## Bereitgestellter Text:
VwSen-240059/3/Gf/La Linz, am 1. Dezember 1993 DVR.0690392

E r k e n n t n i s

Der Oö. Verwaltungssenat hat durch seine Kammer unter dem Vorsitz von Mag. Gallnbrunner, den Berichter Dr. Grof und den Beisitzer Dr. Schön über die Berufung der R, vertreten durch die RAe, vom 14.Dezember 1992 gegen das Straferkenntnis der Bundespolizeidirektion Linz vom 30. November 1993, Zl. St-14251/92-B, zu Recht erkannt:

I. Der Berufung wird insofern stattgegeben, als die Freiheitsstrafe in eine Geldstrafe umgewandelt, deren Höhe mit 800 S und gleichzeitig eine Ersatzfreiheitsstrafe von acht Tagen festgesetzt wird; im übrigen wird diese hingegen abgewiesen und das angefochtene Straferkenntnis bestätigt.

II. Die Berufungswerberin hat einen Beitrag zu den Kosten des Strafverfahrens vor der belangten Behörde in Höhe von 80 S vorzuschreiben; für das Verfahrens vor dem Oö. Verwaltungssenat ist kein Kostenbeitrag zu leisten.

## Material:
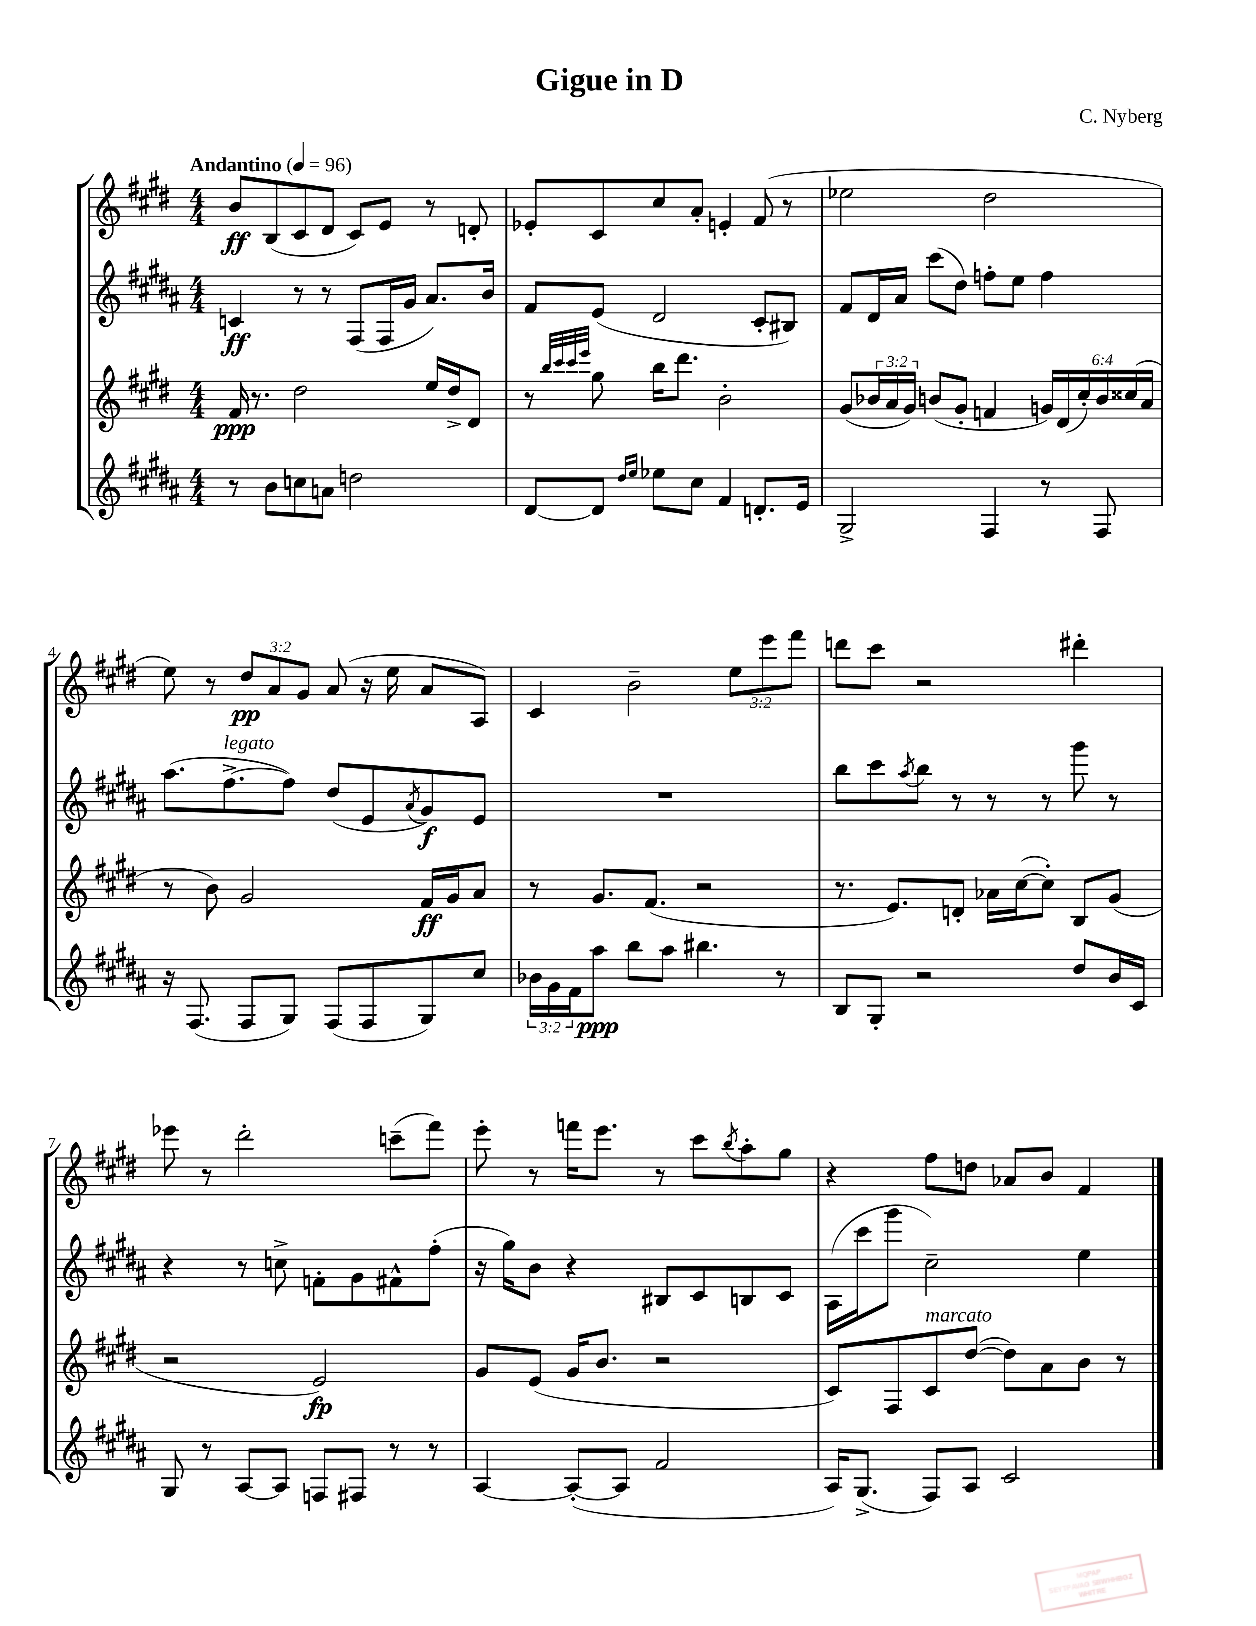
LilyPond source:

## Deine Aufgabe:
Gib aus dem Erkenntnis den Wortlaut zwischen „E r k e n n“ und „angefochtene Straferkenntnis bestätigt.“ unverändert zurück, beide Stellen eingeschlossen.

## Erledigte Aufgabe:
E r k e n n t n i s

Der Oö. Verwaltungssenat hat durch seine Kammer unter dem Vorsitz von Mag. Gallnbrunner, den Berichter Dr. Grof und den Beisitzer Dr. Schön über die Berufung der R, vertreten durch die RAe, vom 14.Dezember 1992 gegen das Straferkenntnis der Bundespolizeidirektion Linz vom 30. November 1993, Zl. St-14251/92-B, zu Recht erkannt:

I. Der Berufung wird insofern stattgegeben, als die Freiheitsstrafe in eine Geldstrafe umgewandelt, deren Höhe mit 800 S und gleichzeitig eine Ersatzfreiheitsstrafe von acht Tagen festgesetzt wird; im übrigen wird diese hingegen abgewiesen und das angefochtene Straferkenntnis bestätigt.